CA Court of Appeal Issues First Decision on CEQA and Greenhouse Gas Emissions
The California Court of Appeal issued its first decision on the analysis and mitigation of greenhouse gas emissions (GHGs) under the California Environmental Quality Act (CEQA). The Court ruled that the mitigation of GHGs for a large refinery project was inadequate under CEQA and set aside the environmental impact report (EIR) prepared for the project. In Communities For A Better Environment v. City of Richmond, several environmental groups challenged the City's adoption of a mitigation measure which required the development of a mitigation plan, within one year after the Project approval, to completely reduce the refinery project's new GHG emissions. The Court ruled the mitigation violated CEQA because no specific measures were required, and there was no evidence of the amount of GHG reductions that would result from the proposed measures. The Court found that, in situations where the feasibility of mitigations is not known, the mitigations must be reviewed and analyzed as part of the CEQA public process, not deferred to the future.
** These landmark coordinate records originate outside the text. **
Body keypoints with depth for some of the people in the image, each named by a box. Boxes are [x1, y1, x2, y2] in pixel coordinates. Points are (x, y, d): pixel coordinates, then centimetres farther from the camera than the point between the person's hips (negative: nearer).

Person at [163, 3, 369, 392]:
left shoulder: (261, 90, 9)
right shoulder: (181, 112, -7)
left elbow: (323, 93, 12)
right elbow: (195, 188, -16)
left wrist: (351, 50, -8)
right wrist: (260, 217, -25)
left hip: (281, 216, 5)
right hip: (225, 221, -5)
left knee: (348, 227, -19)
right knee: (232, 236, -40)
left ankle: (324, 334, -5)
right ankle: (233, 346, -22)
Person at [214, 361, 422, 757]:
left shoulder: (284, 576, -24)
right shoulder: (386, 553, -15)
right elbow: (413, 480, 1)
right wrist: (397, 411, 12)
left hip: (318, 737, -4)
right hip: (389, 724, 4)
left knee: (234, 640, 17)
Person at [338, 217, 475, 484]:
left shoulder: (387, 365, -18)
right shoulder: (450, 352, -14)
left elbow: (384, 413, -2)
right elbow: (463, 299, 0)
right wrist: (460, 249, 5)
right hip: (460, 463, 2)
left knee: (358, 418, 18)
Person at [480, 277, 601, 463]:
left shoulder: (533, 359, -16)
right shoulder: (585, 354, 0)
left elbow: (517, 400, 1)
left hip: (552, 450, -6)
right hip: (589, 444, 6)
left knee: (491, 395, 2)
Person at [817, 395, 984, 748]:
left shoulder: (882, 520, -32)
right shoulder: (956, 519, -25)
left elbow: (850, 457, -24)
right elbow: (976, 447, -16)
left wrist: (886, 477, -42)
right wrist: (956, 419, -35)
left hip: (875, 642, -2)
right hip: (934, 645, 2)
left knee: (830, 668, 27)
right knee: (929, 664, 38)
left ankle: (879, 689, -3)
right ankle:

In addition, the Court was critical of the analysis of GHGs in the EIR which did not articulate a clear standard for determining the significance of Project impacts. The Court also ruled that the EIR's project description violated CEQA, but rejected a challenge based on "piecemealing" of the Project.
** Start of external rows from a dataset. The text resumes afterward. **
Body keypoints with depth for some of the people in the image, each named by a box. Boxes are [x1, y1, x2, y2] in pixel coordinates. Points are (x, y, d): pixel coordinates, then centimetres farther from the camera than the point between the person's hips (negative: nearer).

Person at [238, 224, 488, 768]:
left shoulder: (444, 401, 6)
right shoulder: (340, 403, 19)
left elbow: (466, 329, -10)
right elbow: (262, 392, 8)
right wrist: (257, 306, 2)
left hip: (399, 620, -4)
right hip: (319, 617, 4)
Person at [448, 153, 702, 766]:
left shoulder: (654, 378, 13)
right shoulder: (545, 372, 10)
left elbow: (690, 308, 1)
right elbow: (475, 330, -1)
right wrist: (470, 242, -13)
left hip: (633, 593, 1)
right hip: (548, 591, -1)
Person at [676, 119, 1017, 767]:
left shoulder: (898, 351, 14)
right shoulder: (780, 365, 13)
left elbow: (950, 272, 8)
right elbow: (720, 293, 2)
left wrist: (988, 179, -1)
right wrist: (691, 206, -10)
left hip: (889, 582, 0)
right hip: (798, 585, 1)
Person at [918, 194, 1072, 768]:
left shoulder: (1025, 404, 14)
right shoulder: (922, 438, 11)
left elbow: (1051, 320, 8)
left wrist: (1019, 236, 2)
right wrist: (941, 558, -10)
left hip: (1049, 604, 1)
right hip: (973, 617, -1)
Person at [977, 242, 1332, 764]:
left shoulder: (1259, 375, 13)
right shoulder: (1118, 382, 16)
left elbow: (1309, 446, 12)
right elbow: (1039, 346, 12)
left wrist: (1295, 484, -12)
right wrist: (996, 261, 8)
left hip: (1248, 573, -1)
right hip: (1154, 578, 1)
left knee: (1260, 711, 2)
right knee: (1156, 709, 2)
The most important aspect of this case is that it establishes legal authority on CEQA requirements for the analysis of GHGs. The Court stated that new recent scientific information on GHGs and their cumulative impact on climate change should be analyzed in the revised EIR. Specific mitigations and an analysis of their efficacy should be included in the revised EIR and subject to public comment and review. The Court acknowledged the difficulties presented by "evolving technologies and scientific protocols" regarding GHGs, but found that these did not excuse the City from its obligation under CEQA to analyze and mitigate environmental impacts. The combination of this case and the recent adoption of the new CEQA Guidelines requiring the analysis of GHGs, makes clear that GHGs must be addressed in CEQA documents. The one important area that awaits further legal guidance is the proper standard for determining whether a project's GHG emissions are a significant cumulative impact. Local air districts are providing guidance on this issue, but the legal adequacy of a significance threshold has not yet been addressed by the courts.